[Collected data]

= = = = = = =

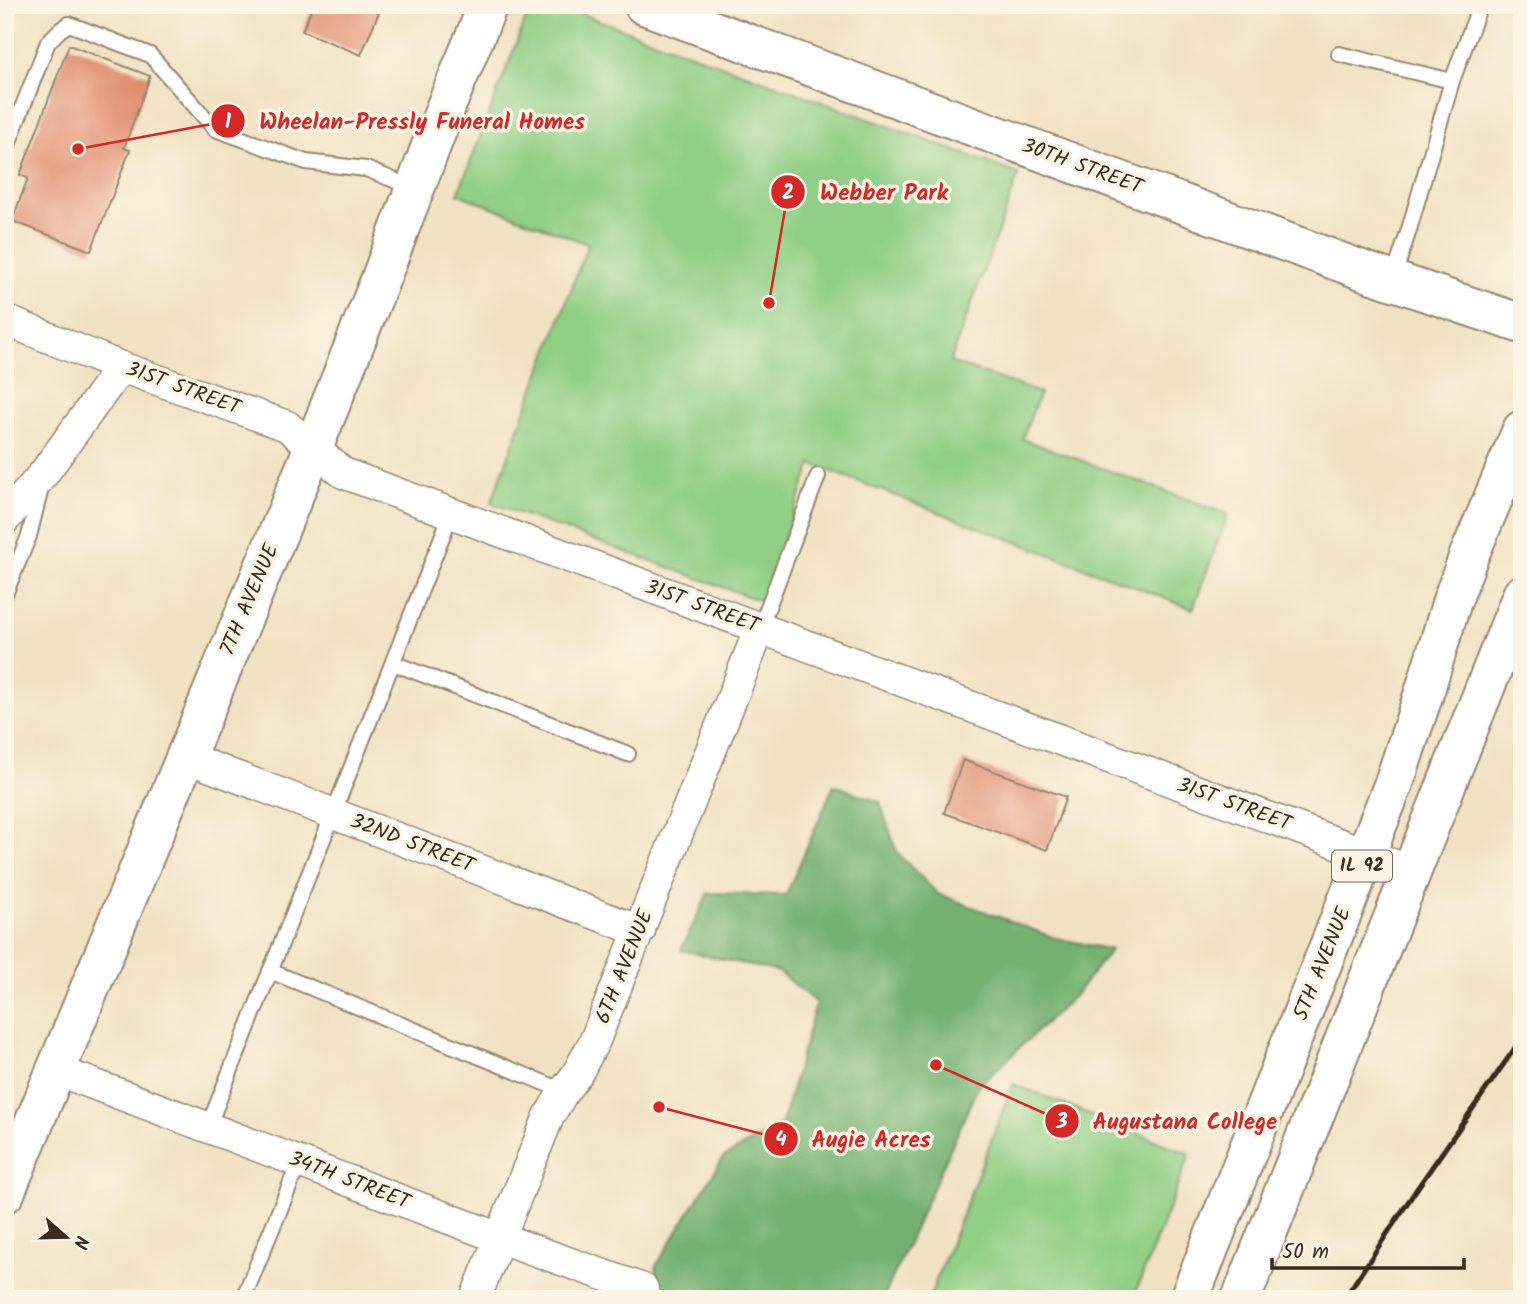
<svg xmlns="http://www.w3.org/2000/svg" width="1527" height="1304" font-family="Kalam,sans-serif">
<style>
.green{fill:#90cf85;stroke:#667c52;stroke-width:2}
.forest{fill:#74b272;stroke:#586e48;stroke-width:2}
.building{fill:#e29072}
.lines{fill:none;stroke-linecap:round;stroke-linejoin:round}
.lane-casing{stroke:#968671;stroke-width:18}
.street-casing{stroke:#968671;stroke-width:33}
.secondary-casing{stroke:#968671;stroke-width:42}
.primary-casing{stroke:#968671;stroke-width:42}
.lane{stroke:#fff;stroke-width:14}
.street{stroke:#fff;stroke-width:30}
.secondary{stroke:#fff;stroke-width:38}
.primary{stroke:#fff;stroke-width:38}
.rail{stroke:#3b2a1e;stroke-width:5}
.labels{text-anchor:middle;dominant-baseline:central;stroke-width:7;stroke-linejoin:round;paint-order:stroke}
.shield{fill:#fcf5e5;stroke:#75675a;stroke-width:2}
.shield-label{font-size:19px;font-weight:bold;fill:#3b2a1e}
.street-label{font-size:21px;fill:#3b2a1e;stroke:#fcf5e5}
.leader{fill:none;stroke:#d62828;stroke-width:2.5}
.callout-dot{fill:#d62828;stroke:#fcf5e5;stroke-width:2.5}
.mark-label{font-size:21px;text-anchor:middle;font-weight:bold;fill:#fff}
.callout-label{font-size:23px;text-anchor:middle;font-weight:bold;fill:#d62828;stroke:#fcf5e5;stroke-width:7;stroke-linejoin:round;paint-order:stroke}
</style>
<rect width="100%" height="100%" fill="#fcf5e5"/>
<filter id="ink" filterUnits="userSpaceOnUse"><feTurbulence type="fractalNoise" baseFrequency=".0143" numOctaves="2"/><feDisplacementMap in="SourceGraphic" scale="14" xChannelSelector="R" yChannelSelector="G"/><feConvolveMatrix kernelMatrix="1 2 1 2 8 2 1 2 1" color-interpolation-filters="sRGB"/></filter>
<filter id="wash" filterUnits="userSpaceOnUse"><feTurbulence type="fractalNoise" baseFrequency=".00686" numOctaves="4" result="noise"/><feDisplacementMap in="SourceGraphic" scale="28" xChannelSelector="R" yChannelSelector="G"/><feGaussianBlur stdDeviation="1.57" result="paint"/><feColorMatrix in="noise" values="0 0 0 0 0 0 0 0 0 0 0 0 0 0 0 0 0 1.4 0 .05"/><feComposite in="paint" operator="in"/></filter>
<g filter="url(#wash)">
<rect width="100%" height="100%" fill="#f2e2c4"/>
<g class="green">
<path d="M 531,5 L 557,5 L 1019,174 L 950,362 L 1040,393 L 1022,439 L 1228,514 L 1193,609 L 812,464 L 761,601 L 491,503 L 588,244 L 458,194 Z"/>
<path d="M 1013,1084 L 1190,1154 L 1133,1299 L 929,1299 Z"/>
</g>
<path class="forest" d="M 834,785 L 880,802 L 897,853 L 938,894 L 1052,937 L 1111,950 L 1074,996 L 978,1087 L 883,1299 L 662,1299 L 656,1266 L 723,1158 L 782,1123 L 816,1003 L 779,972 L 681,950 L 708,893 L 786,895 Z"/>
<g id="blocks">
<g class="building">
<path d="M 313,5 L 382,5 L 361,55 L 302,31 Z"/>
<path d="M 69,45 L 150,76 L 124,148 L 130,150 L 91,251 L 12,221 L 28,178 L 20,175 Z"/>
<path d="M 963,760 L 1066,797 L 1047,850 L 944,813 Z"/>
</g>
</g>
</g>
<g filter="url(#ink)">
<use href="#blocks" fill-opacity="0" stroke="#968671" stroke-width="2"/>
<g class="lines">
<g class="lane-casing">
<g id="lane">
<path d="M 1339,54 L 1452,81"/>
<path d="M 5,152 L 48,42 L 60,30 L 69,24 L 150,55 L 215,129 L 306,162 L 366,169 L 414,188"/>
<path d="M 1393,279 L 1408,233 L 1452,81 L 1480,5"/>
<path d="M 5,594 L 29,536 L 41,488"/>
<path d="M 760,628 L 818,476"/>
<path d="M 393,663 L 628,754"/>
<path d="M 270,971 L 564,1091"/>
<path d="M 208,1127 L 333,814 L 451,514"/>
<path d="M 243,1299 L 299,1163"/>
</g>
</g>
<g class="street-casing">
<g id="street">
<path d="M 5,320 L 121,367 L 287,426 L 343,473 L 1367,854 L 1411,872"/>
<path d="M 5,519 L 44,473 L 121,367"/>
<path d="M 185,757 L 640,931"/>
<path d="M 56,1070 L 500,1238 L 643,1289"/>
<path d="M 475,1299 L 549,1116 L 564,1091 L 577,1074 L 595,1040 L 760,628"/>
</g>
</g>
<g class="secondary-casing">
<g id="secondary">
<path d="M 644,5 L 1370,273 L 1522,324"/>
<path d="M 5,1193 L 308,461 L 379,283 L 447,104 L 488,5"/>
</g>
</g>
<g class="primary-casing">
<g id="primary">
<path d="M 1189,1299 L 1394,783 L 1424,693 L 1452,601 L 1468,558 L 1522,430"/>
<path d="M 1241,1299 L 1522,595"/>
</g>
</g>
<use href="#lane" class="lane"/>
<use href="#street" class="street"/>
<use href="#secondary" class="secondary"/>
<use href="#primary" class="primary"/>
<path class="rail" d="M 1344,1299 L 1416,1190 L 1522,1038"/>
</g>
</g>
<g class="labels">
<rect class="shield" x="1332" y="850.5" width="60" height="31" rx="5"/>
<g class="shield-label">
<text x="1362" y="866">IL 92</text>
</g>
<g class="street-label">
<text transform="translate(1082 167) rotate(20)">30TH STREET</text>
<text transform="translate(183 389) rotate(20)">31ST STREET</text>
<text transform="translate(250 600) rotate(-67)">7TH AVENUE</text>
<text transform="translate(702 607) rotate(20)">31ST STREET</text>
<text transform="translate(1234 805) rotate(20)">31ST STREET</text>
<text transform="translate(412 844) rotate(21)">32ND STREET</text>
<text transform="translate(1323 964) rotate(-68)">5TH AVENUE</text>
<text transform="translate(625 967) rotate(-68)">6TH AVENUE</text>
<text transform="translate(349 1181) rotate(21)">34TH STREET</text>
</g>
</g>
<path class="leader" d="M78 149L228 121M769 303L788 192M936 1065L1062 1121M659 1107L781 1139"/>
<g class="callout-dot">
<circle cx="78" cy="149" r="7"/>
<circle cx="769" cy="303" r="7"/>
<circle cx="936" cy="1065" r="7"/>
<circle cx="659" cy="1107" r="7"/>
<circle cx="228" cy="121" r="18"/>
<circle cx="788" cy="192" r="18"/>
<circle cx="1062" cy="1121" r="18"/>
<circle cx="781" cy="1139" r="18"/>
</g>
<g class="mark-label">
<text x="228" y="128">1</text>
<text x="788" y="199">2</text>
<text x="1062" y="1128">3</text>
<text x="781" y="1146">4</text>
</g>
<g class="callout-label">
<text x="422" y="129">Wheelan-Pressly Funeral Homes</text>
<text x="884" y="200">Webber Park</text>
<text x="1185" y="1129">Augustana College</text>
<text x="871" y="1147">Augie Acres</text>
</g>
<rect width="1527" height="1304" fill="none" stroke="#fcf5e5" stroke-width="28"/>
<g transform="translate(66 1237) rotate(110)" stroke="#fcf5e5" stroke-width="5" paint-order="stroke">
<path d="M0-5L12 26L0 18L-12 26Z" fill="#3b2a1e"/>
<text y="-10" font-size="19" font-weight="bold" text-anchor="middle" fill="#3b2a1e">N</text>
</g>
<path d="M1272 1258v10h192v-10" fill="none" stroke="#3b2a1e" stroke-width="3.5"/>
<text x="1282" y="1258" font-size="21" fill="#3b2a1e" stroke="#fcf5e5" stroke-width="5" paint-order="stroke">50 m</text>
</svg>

= = = = = = =

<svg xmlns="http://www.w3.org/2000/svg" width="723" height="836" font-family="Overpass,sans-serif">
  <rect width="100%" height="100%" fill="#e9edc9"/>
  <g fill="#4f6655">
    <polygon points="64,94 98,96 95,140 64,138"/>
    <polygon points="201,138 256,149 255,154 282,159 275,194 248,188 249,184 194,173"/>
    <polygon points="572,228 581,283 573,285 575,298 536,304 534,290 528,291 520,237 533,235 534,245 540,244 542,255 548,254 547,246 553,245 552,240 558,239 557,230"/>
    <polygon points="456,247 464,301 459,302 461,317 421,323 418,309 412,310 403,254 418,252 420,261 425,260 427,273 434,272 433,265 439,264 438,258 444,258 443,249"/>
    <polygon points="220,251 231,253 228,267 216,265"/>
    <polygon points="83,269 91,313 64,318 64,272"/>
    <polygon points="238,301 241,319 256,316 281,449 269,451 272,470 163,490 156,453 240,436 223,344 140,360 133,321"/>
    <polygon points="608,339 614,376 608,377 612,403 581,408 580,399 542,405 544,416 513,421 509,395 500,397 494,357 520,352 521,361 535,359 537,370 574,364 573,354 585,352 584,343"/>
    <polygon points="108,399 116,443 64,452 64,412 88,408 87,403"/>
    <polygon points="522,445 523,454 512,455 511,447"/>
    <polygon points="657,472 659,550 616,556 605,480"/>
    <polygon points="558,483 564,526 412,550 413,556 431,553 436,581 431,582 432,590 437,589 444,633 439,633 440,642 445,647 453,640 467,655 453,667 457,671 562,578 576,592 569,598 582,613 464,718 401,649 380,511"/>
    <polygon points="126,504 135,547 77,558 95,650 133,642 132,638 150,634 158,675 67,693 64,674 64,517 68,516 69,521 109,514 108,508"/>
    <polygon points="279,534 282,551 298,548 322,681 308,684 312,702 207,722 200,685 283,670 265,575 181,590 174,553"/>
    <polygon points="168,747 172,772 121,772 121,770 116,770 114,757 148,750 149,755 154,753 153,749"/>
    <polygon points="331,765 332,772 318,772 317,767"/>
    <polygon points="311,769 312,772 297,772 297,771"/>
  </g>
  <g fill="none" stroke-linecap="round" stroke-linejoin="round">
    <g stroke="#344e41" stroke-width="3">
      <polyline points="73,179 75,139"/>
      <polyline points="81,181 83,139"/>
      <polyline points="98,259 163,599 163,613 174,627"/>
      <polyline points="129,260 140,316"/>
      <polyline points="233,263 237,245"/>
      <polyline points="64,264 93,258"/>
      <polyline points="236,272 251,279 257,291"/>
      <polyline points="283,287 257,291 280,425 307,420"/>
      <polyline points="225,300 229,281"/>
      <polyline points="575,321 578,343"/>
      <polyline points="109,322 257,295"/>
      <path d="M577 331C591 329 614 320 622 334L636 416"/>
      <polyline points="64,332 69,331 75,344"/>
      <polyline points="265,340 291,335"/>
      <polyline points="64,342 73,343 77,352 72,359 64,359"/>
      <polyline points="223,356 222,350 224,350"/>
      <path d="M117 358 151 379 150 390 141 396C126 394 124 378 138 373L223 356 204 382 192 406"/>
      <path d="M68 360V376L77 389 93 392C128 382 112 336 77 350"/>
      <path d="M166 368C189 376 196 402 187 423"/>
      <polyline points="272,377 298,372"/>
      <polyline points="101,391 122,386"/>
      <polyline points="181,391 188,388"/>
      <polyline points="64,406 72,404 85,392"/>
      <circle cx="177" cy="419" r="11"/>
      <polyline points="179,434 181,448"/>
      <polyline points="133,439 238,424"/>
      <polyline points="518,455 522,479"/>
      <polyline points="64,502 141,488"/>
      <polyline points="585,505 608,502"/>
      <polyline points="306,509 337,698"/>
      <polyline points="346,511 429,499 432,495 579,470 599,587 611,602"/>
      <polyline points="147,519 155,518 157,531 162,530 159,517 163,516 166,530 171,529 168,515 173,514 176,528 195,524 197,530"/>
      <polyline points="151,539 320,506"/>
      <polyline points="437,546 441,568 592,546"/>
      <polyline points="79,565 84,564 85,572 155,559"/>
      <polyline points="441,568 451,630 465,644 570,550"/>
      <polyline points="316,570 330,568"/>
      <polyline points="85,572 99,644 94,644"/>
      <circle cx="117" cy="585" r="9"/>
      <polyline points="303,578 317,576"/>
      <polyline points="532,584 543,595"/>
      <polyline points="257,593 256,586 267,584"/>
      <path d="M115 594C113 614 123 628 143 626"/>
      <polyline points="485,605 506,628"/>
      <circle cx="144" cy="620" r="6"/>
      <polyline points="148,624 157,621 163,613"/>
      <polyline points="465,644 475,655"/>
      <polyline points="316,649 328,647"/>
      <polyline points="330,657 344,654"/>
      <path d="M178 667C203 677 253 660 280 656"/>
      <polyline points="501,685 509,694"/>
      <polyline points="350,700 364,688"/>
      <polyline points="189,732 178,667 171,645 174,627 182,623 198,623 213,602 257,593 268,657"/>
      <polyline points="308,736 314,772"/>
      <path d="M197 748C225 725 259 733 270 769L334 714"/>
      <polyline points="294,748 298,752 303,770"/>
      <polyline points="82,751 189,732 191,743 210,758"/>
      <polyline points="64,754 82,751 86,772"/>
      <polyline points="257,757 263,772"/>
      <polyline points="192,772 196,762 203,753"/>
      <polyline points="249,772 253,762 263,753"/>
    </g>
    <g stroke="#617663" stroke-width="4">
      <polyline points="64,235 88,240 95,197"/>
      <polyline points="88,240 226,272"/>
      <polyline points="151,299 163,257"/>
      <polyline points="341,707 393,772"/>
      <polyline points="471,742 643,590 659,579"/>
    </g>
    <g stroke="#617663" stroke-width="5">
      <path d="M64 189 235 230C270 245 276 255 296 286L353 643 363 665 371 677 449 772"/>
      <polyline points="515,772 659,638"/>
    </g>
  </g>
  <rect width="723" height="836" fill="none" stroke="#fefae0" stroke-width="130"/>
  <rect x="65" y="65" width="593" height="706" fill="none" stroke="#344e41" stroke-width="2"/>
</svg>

= = = = = = =

» **How to complete this task**: Only lines that contain the string "filterUnits" count; pick each one out of the records and copy it.

» **Output of the task**:
<filter id="ink" filterUnits="userSpaceOnUse"><feTurbulence type="fractalNoise" baseFrequency=".0143" numOctaves="2"/><feDisplacementMap in="SourceGraphic" scale="14" xChannelSelector="R" yChannelSelector="G"/><feConvolveMatrix kernelMatrix="1 2 1 2 8 2 1 2 1" color-interpolation-filters="sRGB"/></filter>
<filter id="wash" filterUnits="userSpaceOnUse"><feTurbulence type="fractalNoise" baseFrequency=".00686" numOctaves="4" result="noise"/><feDisplacementMap in="SourceGraphic" scale="28" xChannelSelector="R" yChannelSelector="G"/><feGaussianBlur stdDeviation="1.57" result="paint"/><feColorMatrix in="noise" values="0 0 0 0 0 0 0 0 0 0 0 0 0 0 0 0 0 1.4 0 .05"/><feComposite in="paint" operator="in"/></filter>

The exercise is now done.